Reese, however, has changed very little over the past four years. During nearly every moment of downtime from the Guns N’ Roses tours, she’d lock herself away to keep up on her work with Mantia. “I remember I was working on a Super Bowl commercial at one point while sitting on a toilet in Japan,” she says. “Sometimes I’m working right up until we’re walking on stage. I did start taking mental health days, though. We were in Denmark once and I woke up and didn’t even know what country we were in. I had to look at the room service menu to find out. It was almost scary.”
She’s able to let out a lot of her pent-up energy onstage every night. Fueled by her pre-stage snacks of Mike & Ike’s, Sour Patch Kids, and See’s Candies, she jumps and down throughout the entire set. “I am like a jumping bean, and I even eat candy while I play,” she says. “Frank or Duff or someone will come over to me and be like ‘Hit me!’ and I’ll throw them a Snickers.”
During a 2018 show at Aloha Stadium in Hawaii, she felt a tug on her hair midway through a song. She looks back and sees Axl Rose standing there with a big chunk of blue hair in one hand and a large pair of scissors in the other. “I’m like, ‘What the fuck is going on?'” she says. “I stopped playing and started screaming. He runs away and I don’t know if he’s taken off a huge chunk or what.”
It turns out the hair wasn’t hers — it was all a practical joke that Axl spent weeks meticulously plotting out. He even had a tour assistant bring him different wigs with all sorts of shades of blue so he could find the perfect match for her hair. “They went through all the possibilities of what might happen,” says Reese. “Someone even said she might grab the scissors and stab you. But he was so pleased with himself and it was pretty fucking rad.”
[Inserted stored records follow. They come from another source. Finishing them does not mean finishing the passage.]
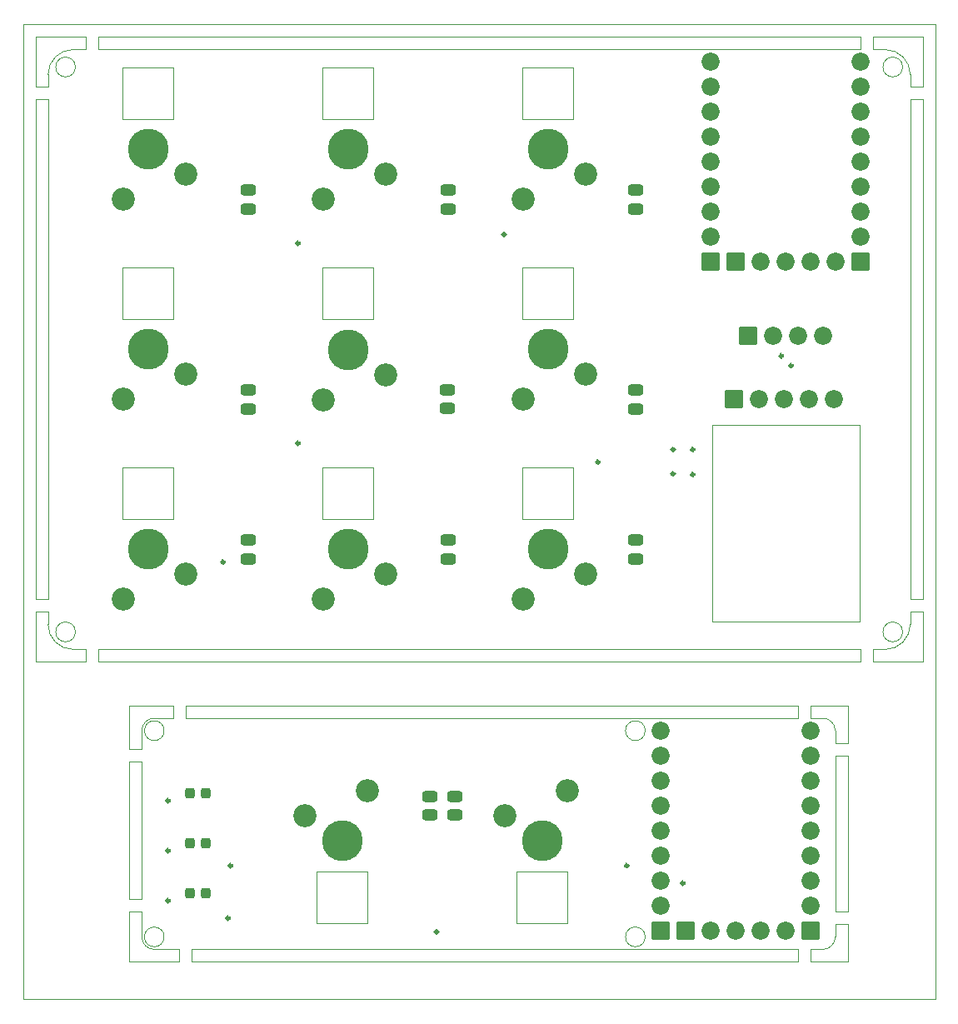
<source format=gbr>
%TF.GenerationSoftware,KiCad,Pcbnew,(6.0.5)*%
%TF.CreationDate,2022-06-14T18:11:56+08:00*%
%TF.ProjectId,keyboard_V4___,6b657962-6f61-4726-945f-56345f087f2e,rev?*%
%TF.SameCoordinates,Original*%
%TF.FileFunction,Soldermask,Top*%
%TF.FilePolarity,Negative*%
%FSLAX46Y46*%
G04 Gerber Fmt 4.6, Leading zero omitted, Abs format (unit mm)*
G04 Created by KiCad (PCBNEW (6.0.5)) date 2022-06-14 18:11:56*
%MOMM*%
%LPD*%
G01*
G04 APERTURE LIST*
G04 Aperture macros list*
%AMRoundRect*
0 Rectangle with rounded corners*
0 $1 Rounding radius*
0 $2 $3 $4 $5 $6 $7 $8 $9 X,Y pos of 4 corners*
0 Add a 4 corners polygon primitive as box body*
4,1,4,$2,$3,$4,$5,$6,$7,$8,$9,$2,$3,0*
0 Add four circle primitives for the rounded corners*
1,1,$1+$1,$2,$3*
1,1,$1+$1,$4,$5*
1,1,$1+$1,$6,$7*
1,1,$1+$1,$8,$9*
0 Add four rect primitives between the rounded corners*
20,1,$1+$1,$2,$3,$4,$5,0*
20,1,$1+$1,$4,$5,$6,$7,0*
20,1,$1+$1,$6,$7,$8,$9,0*
20,1,$1+$1,$8,$9,$2,$3,0*%
G04 Aperture macros list end*
%ADD10C,0.304000*%
%TA.AperFunction,Profile*%
%ADD11C,0.050000*%
%TD*%
%ADD12RoundRect,0.288750X-0.218750X-0.256250X0.218750X-0.256250X0.218750X0.256250X-0.218750X0.256250X0*%
%ADD13RoundRect,0.320000X-0.475000X0.250000X-0.475000X-0.250000X0.475000X-0.250000X0.475000X0.250000X0*%
%ADD14C,4.140000*%
%ADD15C,2.340000*%
%ADD16RoundRect,0.070000X0.850000X-0.850000X0.850000X0.850000X-0.850000X0.850000X-0.850000X-0.850000X0*%
%ADD17O,1.840000X1.840000*%
%ADD18RoundRect,0.070000X0.850000X0.850000X-0.850000X0.850000X-0.850000X-0.850000X0.850000X-0.850000X0*%
%ADD19RoundRect,0.320000X0.475000X-0.250000X0.475000X0.250000X-0.475000X0.250000X-0.475000X-0.250000X0*%
G04 APERTURE END LIST*
D10*
X48920000Y-144145000D02*
G75*
G03*
X48920000Y-144145000I-152000J0D01*
G01*
X56032000Y-95885000D02*
G75*
G03*
X56032000Y-95885000I-152000J0D01*
G01*
X42824000Y-132207000D02*
G75*
G03*
X42824000Y-132207000I-152000J0D01*
G01*
X96152000Y-99060000D02*
G75*
G03*
X96152000Y-99060000I-152000J0D01*
G01*
X95148000Y-140589000D02*
G75*
G03*
X95148000Y-140589000I-152000J0D01*
G01*
X70129000Y-145542000D02*
G75*
G03*
X70129000Y-145542000I-152000J0D01*
G01*
X94152000Y-96520000D02*
G75*
G03*
X94152000Y-96520000I-152000J0D01*
G01*
X42824000Y-142367000D02*
G75*
G03*
X42824000Y-142367000I-152000J0D01*
G01*
X105152000Y-87000000D02*
G75*
G03*
X105152000Y-87000000I-152000J0D01*
G01*
X42824000Y-137287000D02*
G75*
G03*
X42824000Y-137287000I-152000J0D01*
G01*
X56032000Y-75565000D02*
G75*
G03*
X56032000Y-75565000I-152000J0D01*
G01*
X76987000Y-74676000D02*
G75*
G03*
X76987000Y-74676000I-152000J0D01*
G01*
X48412000Y-107950000D02*
G75*
G03*
X48412000Y-107950000I-152000J0D01*
G01*
X89433000Y-138811000D02*
G75*
G03*
X89433000Y-138811000I-152000J0D01*
G01*
X94152000Y-99000000D02*
G75*
G03*
X94152000Y-99000000I-152000J0D01*
G01*
X86512000Y-97790000D02*
G75*
G03*
X86512000Y-97790000I-152000J0D01*
G01*
X49174000Y-138811000D02*
G75*
G03*
X49174000Y-138811000I-152000J0D01*
G01*
X96152000Y-96520000D02*
G75*
G03*
X96152000Y-96520000I-152000J0D01*
G01*
X106152000Y-88000000D02*
G75*
G03*
X106152000Y-88000000I-152000J0D01*
G01*
D11*
X110490000Y-125095000D02*
G75*
G03*
X109220000Y-123825000I-1270000J0D01*
G01*
X40005000Y-146050000D02*
G75*
G03*
X41275000Y-147320000I1270000J0D01*
G01*
X119380000Y-60960000D02*
X118110000Y-60960000D01*
X114300000Y-116840000D02*
X114300000Y-118110000D01*
X30480000Y-113030000D02*
X30480000Y-114300000D01*
X106680000Y-148590000D02*
X106680000Y-147320000D01*
X44450000Y-122555000D02*
X44450000Y-123825000D01*
X40005000Y-125095000D02*
X40005000Y-127000000D01*
X111760000Y-148590000D02*
X111760000Y-144780000D01*
X43241538Y-103567747D02*
X38059938Y-103567747D01*
X38059938Y-103567747D02*
X38059938Y-98356147D01*
X38059938Y-98356147D02*
X43241538Y-98356147D01*
X43241538Y-98356147D02*
X43241538Y-103567747D01*
X110490000Y-126365000D02*
X110490000Y-125095000D01*
X109220000Y-147320000D02*
G75*
G03*
X110490000Y-146050000I0J1270000D01*
G01*
X119380000Y-111760000D02*
X119380000Y-60960000D01*
X113030000Y-55880000D02*
X35560000Y-55880000D01*
X118110000Y-111760000D02*
X119380000Y-111760000D01*
X57789200Y-139414200D02*
X62970800Y-139414200D01*
X62970800Y-139414200D02*
X62970800Y-144666600D01*
X62970800Y-144666600D02*
X57789200Y-144666600D01*
X57789200Y-144666600D02*
X57789200Y-139414200D01*
X113030000Y-55880000D02*
X113030000Y-54610000D01*
X29210000Y-54610000D02*
X29210000Y-59690000D01*
X107950000Y-147320000D02*
X107950000Y-148590000D01*
X35560000Y-116840000D02*
X35560000Y-118110000D01*
X34290000Y-54610000D02*
X34290000Y-55880000D01*
X83870800Y-83235800D02*
X78689200Y-83235800D01*
X78689200Y-83235800D02*
X78689200Y-78054200D01*
X78689200Y-78054200D02*
X83870800Y-78054200D01*
X83870800Y-78054200D02*
X83870800Y-83235800D01*
X40005000Y-128270000D02*
X40005000Y-142240000D01*
X27940000Y-53340000D02*
X120650000Y-53340000D01*
X120650000Y-53340000D02*
X120650000Y-152400000D01*
X120650000Y-152400000D02*
X27940000Y-152400000D01*
X27940000Y-152400000D02*
X27940000Y-53340000D01*
X40005000Y-143510000D02*
X40005000Y-146050000D01*
X114300000Y-55880000D02*
X114300000Y-54610000D01*
X117332000Y-57658000D02*
G75*
G03*
X117332000Y-57658000I-1000000J0D01*
G01*
X110490000Y-144780000D02*
X110490000Y-146050000D01*
X38735000Y-142240000D02*
X38735000Y-128270000D01*
X110490000Y-143510000D02*
X111760000Y-143510000D01*
X111760000Y-143510000D02*
X111760000Y-127635000D01*
X34290000Y-54610000D02*
X29210000Y-54610000D01*
X30480000Y-60960000D02*
X29210000Y-60960000D01*
X83876806Y-103618547D02*
X78695206Y-103618547D01*
X78695206Y-103618547D02*
X78695206Y-98315347D01*
X78695206Y-98315347D02*
X83876806Y-98315347D01*
X83876806Y-98315347D02*
X83876806Y-103618547D01*
X35560000Y-54610000D02*
X35560000Y-55880000D01*
X43241538Y-83255800D02*
X38059938Y-83255800D01*
X38059938Y-83255800D02*
X38059938Y-78054200D01*
X38059938Y-78054200D02*
X43241538Y-78054200D01*
X43241538Y-78054200D02*
X43241538Y-83255800D01*
X111760000Y-144780000D02*
X110490000Y-144780000D01*
X38735000Y-143510000D02*
X40005000Y-143510000D01*
X91170000Y-146050000D02*
G75*
G03*
X91170000Y-146050000I-1000000J0D01*
G01*
X30480000Y-59690000D02*
X30480000Y-58420000D01*
X29210000Y-60960000D02*
X29210000Y-111760000D01*
X119380000Y-54610000D02*
X119380000Y-59690000D01*
X63559172Y-83255800D02*
X58377572Y-83255800D01*
X58377572Y-83255800D02*
X58377572Y-78054200D01*
X58377572Y-78054200D02*
X63559172Y-78054200D01*
X63559172Y-78054200D02*
X63559172Y-83255800D01*
X63550800Y-103575000D02*
X58369200Y-103575000D01*
X58369200Y-103575000D02*
X58369200Y-98322600D01*
X58369200Y-98322600D02*
X63550800Y-98322600D01*
X63550800Y-98322600D02*
X63550800Y-103575000D01*
X33020000Y-55880000D02*
X34290000Y-55880000D01*
X43815000Y-148590000D02*
X43815000Y-147320000D01*
X119380000Y-118110000D02*
X119380000Y-113030000D01*
X43180000Y-123825000D02*
X41275000Y-123825000D01*
X115570000Y-55880000D02*
X114300000Y-55880000D01*
X117332000Y-115062000D02*
G75*
G03*
X117332000Y-115062000I-1000000J0D01*
G01*
X41275000Y-123825000D02*
G75*
G03*
X40005000Y-125095000I0J-1270000D01*
G01*
X40005000Y-127000000D02*
X38735000Y-127000000D01*
X114300000Y-54610000D02*
X119380000Y-54610000D01*
X78109200Y-139398800D02*
X83290800Y-139398800D01*
X83290800Y-139398800D02*
X83290800Y-144651200D01*
X83290800Y-144651200D02*
X78109200Y-144651200D01*
X78109200Y-144651200D02*
X78109200Y-139398800D01*
X118110000Y-60960000D02*
X118110000Y-111760000D01*
X113030000Y-54610000D02*
X35560000Y-54610000D01*
X30480000Y-60960000D02*
X30480000Y-111760000D01*
X106680000Y-147320000D02*
X45085000Y-147320000D01*
X44450000Y-123825000D02*
X106680000Y-123825000D01*
X30480000Y-114300000D02*
G75*
G03*
X33020000Y-116840000I2540000J0D01*
G01*
X42275000Y-125095000D02*
G75*
G03*
X42275000Y-125095000I-1000000J0D01*
G01*
X45085000Y-147320000D02*
X45085000Y-148590000D01*
X110490000Y-127635000D02*
X110490000Y-143510000D01*
X111760000Y-122555000D02*
X111760000Y-126365000D01*
X30480000Y-113030000D02*
X29210000Y-113030000D01*
X107950000Y-148590000D02*
X111760000Y-148590000D01*
X43230800Y-62935800D02*
X38049200Y-62935800D01*
X38049200Y-62935800D02*
X38049200Y-57714200D01*
X38049200Y-57714200D02*
X43230800Y-57714200D01*
X43230800Y-57714200D02*
X43230800Y-62935800D01*
X34290000Y-118110000D02*
X34290000Y-116840000D01*
X38735000Y-122555000D02*
X43180000Y-122555000D01*
X29210000Y-111760000D02*
X30480000Y-111760000D01*
X40005000Y-142240000D02*
X38735000Y-142240000D01*
X111760000Y-127635000D02*
X110490000Y-127635000D01*
X113030000Y-118110000D02*
X113030000Y-116840000D01*
X119380000Y-59690000D02*
X118110000Y-59690000D01*
X106680000Y-122555000D02*
X44450000Y-122555000D01*
X43815000Y-147320000D02*
X41275000Y-147320000D01*
X45085000Y-148590000D02*
X106680000Y-148590000D01*
X115570000Y-116840000D02*
X114300000Y-116840000D01*
X118110000Y-58420000D02*
X118110000Y-59690000D01*
X114300000Y-118110000D02*
X119380000Y-118110000D01*
X109220000Y-123825000D02*
X107950000Y-123825000D01*
X35560000Y-116840000D02*
X113030000Y-116840000D01*
X29210000Y-113030000D02*
X29210000Y-118110000D01*
X107950000Y-123825000D02*
X107950000Y-122555000D01*
X34290000Y-116840000D02*
X33020000Y-116840000D01*
X83870800Y-62925800D02*
X78689200Y-62925800D01*
X78689200Y-62925800D02*
X78689200Y-57683400D01*
X78689200Y-57683400D02*
X83870800Y-57683400D01*
X83870800Y-57683400D02*
X83870800Y-62925800D01*
X38735000Y-127000000D02*
X38735000Y-122555000D01*
X107950000Y-122555000D02*
X111760000Y-122555000D01*
X35560000Y-118110000D02*
X113030000Y-118110000D01*
X33258000Y-57658000D02*
G75*
G03*
X33258000Y-57658000I-1000000J0D01*
G01*
X38735000Y-143510000D02*
X38735000Y-148590000D01*
X91170000Y-125095000D02*
G75*
G03*
X91170000Y-125095000I-1000000J0D01*
G01*
X29210000Y-118110000D02*
X34290000Y-118110000D01*
X33020000Y-55880000D02*
G75*
G03*
X30480000Y-58420000I0J-2540000D01*
G01*
X118110000Y-58420000D02*
G75*
G03*
X115570000Y-55880000I-2540000J0D01*
G01*
X63550800Y-62935800D02*
X58369200Y-62935800D01*
X58369200Y-62935800D02*
X58369200Y-57714200D01*
X58369200Y-57714200D02*
X63550800Y-57714200D01*
X63550800Y-57714200D02*
X63550800Y-62935800D01*
X98000000Y-94000000D02*
X113000000Y-94000000D01*
X113000000Y-94000000D02*
X113000000Y-114000000D01*
X113000000Y-114000000D02*
X98000000Y-114000000D01*
X98000000Y-114000000D02*
X98000000Y-94000000D01*
X29210000Y-59690000D02*
X30480000Y-59690000D01*
X43180000Y-122555000D02*
X43180000Y-123825000D01*
X106680000Y-123825000D02*
X106680000Y-122555000D01*
X42275000Y-146050000D02*
G75*
G03*
X42275000Y-146050000I-1000000J0D01*
G01*
X118110000Y-113030000D02*
X118110000Y-114300000D01*
X115570000Y-116840000D02*
G75*
G03*
X118110000Y-114300000I0J2540000D01*
G01*
X33258000Y-115062000D02*
G75*
G03*
X33258000Y-115062000I-1000000J0D01*
G01*
X38735000Y-148590000D02*
X43815000Y-148590000D01*
X109220000Y-147320000D02*
X107950000Y-147320000D01*
X119380000Y-113030000D02*
X118110000Y-113030000D01*
X111760000Y-126365000D02*
X110490000Y-126365000D01*
X38735000Y-128270000D02*
X40005000Y-128270000D01*
D12*
%TO.C,MODE\uFF13*%
X44932500Y-141605000D03*
X46507500Y-141605000D03*
%TD*%
%TO.C,MODE\uFF12*%
X44932500Y-136525000D03*
X46507500Y-136525000D03*
%TD*%
%TO.C,MODE\uFF11*%
X44932500Y-131445000D03*
X46507500Y-131445000D03*
%TD*%
D13*
%TO.C,TS4148*%
X71046677Y-90451243D03*
X71046677Y-92351243D03*
%TD*%
D14*
%TO.C,SW7*%
X40640000Y-66040000D03*
D15*
X38100000Y-71120000D03*
X44450000Y-68580000D03*
%TD*%
D14*
%TO.C,SW8*%
X60960000Y-66040000D03*
D15*
X58420000Y-71120000D03*
X64770000Y-68580000D03*
%TD*%
D13*
%TO.C,TS4148*%
X50800000Y-70170000D03*
X50800000Y-72070000D03*
%TD*%
%TO.C,TS4148*%
X71120000Y-105730000D03*
X71120000Y-107630000D03*
%TD*%
D16*
%TO.C,REF\u002A\u002A*%
X95250000Y-145415000D03*
D17*
X97790000Y-145415000D03*
X100330000Y-145415000D03*
X102870000Y-145415000D03*
X105410000Y-145415000D03*
%TD*%
D18*
%TO.C,REF\u002A\u002A*%
X97790000Y-77470000D03*
D17*
X97790000Y-74930000D03*
X97790000Y-72390000D03*
X97790000Y-69850000D03*
X97790000Y-67310000D03*
X97790000Y-64770000D03*
X97790000Y-62230000D03*
X97790000Y-59690000D03*
X97790000Y-57150000D03*
%TD*%
D13*
%TO.C,TS4148*%
X90170000Y-70170000D03*
X90170000Y-72070000D03*
%TD*%
%TO.C,TS4148*%
X50800000Y-90490000D03*
X50800000Y-92390000D03*
%TD*%
D14*
%TO.C,SW3*%
X81280000Y-106680000D03*
D15*
X78740000Y-111760000D03*
X85090000Y-109220000D03*
%TD*%
D14*
%TO.C,SW7*%
X60380000Y-136300000D03*
D15*
X62920000Y-131220000D03*
X56570000Y-133760000D03*
%TD*%
D14*
%TO.C,SW7*%
X80700000Y-136300000D03*
D15*
X83240000Y-131220000D03*
X76890000Y-133760000D03*
%TD*%
D14*
%TO.C,SW2*%
X60960000Y-106680000D03*
D15*
X58420000Y-111760000D03*
X64770000Y-109220000D03*
%TD*%
D14*
%TO.C,SW4*%
X40640000Y-86360000D03*
D15*
X38100000Y-91440000D03*
X44450000Y-88900000D03*
%TD*%
D18*
%TO.C,REF\u002A\u002A*%
X113030000Y-77470000D03*
D17*
X113030000Y-74930000D03*
X113030000Y-72390000D03*
X113030000Y-69850000D03*
X113030000Y-67310000D03*
X113030000Y-64770000D03*
X113030000Y-62230000D03*
X113030000Y-59690000D03*
X113030000Y-57150000D03*
%TD*%
D19*
%TO.C,TS4148*%
X71810000Y-133665000D03*
X71810000Y-131765000D03*
%TD*%
D14*
%TO.C,SW5*%
X60979218Y-86369609D03*
D15*
X58439218Y-91449609D03*
X64789218Y-88909609D03*
%TD*%
D14*
%TO.C,SW9*%
X81280000Y-66040000D03*
D15*
X78740000Y-71120000D03*
X85090000Y-68580000D03*
%TD*%
D13*
%TO.C,TS4148*%
X90170000Y-105730000D03*
X90170000Y-107630000D03*
%TD*%
D18*
%TO.C,REF\u002A\u002A*%
X92710000Y-145415000D03*
D17*
X92710000Y-142875000D03*
X92710000Y-140335000D03*
X92710000Y-137795000D03*
X92710000Y-135255000D03*
X92710000Y-132715000D03*
X92710000Y-130175000D03*
X92710000Y-127635000D03*
X92710000Y-125095000D03*
%TD*%
D14*
%TO.C,SW6*%
X81280000Y-86360000D03*
D15*
X78740000Y-91440000D03*
X85090000Y-88900000D03*
%TD*%
D18*
%TO.C,REF\u002A\u002A*%
X107950000Y-145415000D03*
D17*
X107950000Y-142875000D03*
X107950000Y-140335000D03*
X107950000Y-137795000D03*
X107950000Y-135255000D03*
X107950000Y-132715000D03*
X107950000Y-130175000D03*
X107950000Y-127635000D03*
X107950000Y-125095000D03*
%TD*%
D14*
%TO.C,SW1*%
X40640000Y-106680000D03*
D15*
X38100000Y-111760000D03*
X44450000Y-109220000D03*
%TD*%
D16*
%TO.C,REF\u002A\u002A*%
X100330000Y-77470000D03*
D17*
X102870000Y-77470000D03*
X105410000Y-77470000D03*
X107950000Y-77470000D03*
X110490000Y-77470000D03*
%TD*%
D16*
%TO.C,OLED*%
X101610000Y-84963000D03*
D17*
X104150000Y-84963000D03*
X106690000Y-84963000D03*
X109230000Y-84963000D03*
%TD*%
D13*
%TO.C,TS4148*%
X90170000Y-90490000D03*
X90170000Y-92390000D03*
%TD*%
D16*
%TO.C,EC11*%
X100203000Y-91440000D03*
D17*
X102743000Y-91440000D03*
X105283000Y-91440000D03*
X107823000Y-91440000D03*
X110363000Y-91440000D03*
%TD*%
D13*
%TO.C,TS4148*%
X50800000Y-105730000D03*
X50800000Y-107630000D03*
%TD*%
%TO.C,TS4148*%
X71120000Y-70170000D03*
X71120000Y-72070000D03*
%TD*%
D19*
%TO.C,TS4148*%
X69270000Y-133665000D03*
X69270000Y-131765000D03*
%TD*%
M02*

</source>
That might be a somewhat-cruel joke to play on a hired hand, but Reese is now an official member of the group. “I’m a member-member of Guns N’ Roses,” she says. “It’s always been the case, but I feel like I haven’t been forward enough about it. It’s something that would be good to just, once and for all, get out so there’s no questions.”
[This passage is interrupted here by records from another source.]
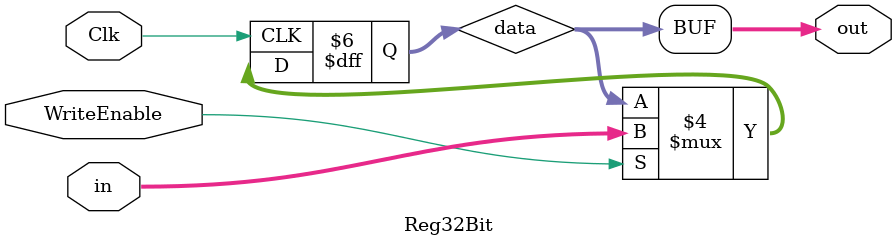
<source format=v>
`timescale 1ns / 1ps


module Reg32Bit(in, out, WriteEnable, Clk);

	input [31:0] in;
	input Clk, WriteEnable;

	output reg [31:0] out;
	
	reg [31:0] data;

    always@(posedge Clk) begin
        if (WriteEnable == 1)
            data <= in;
    end
    
    always@(*) begin
        out <= data;
    end

endmodule

</source>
With the exception of the lone Mexico City show in March, Reese has now been off the road since early November. It’s given her plenty of time to unwind, focus on her film work, and contemplate her future. The priority at the moment is a production company she’s formed with Mantia that they’re calling Green Frog. That will be the home for not just their music production work, but also a clothing line, a possible solo album, their live show, and anything else they develop together.
“I have big, big aspirations,” she says. “Basically, I want to do this female Trent Reznor thing. He has Nine Inch Nails, but he also is an exec at Apple and he’s scoring film with Atticus Ross. That’s my model, and what I plan on being and doing. Also, I want to be the first half-Asian female EGOT winner. I really, really, really, really swing for the fences.”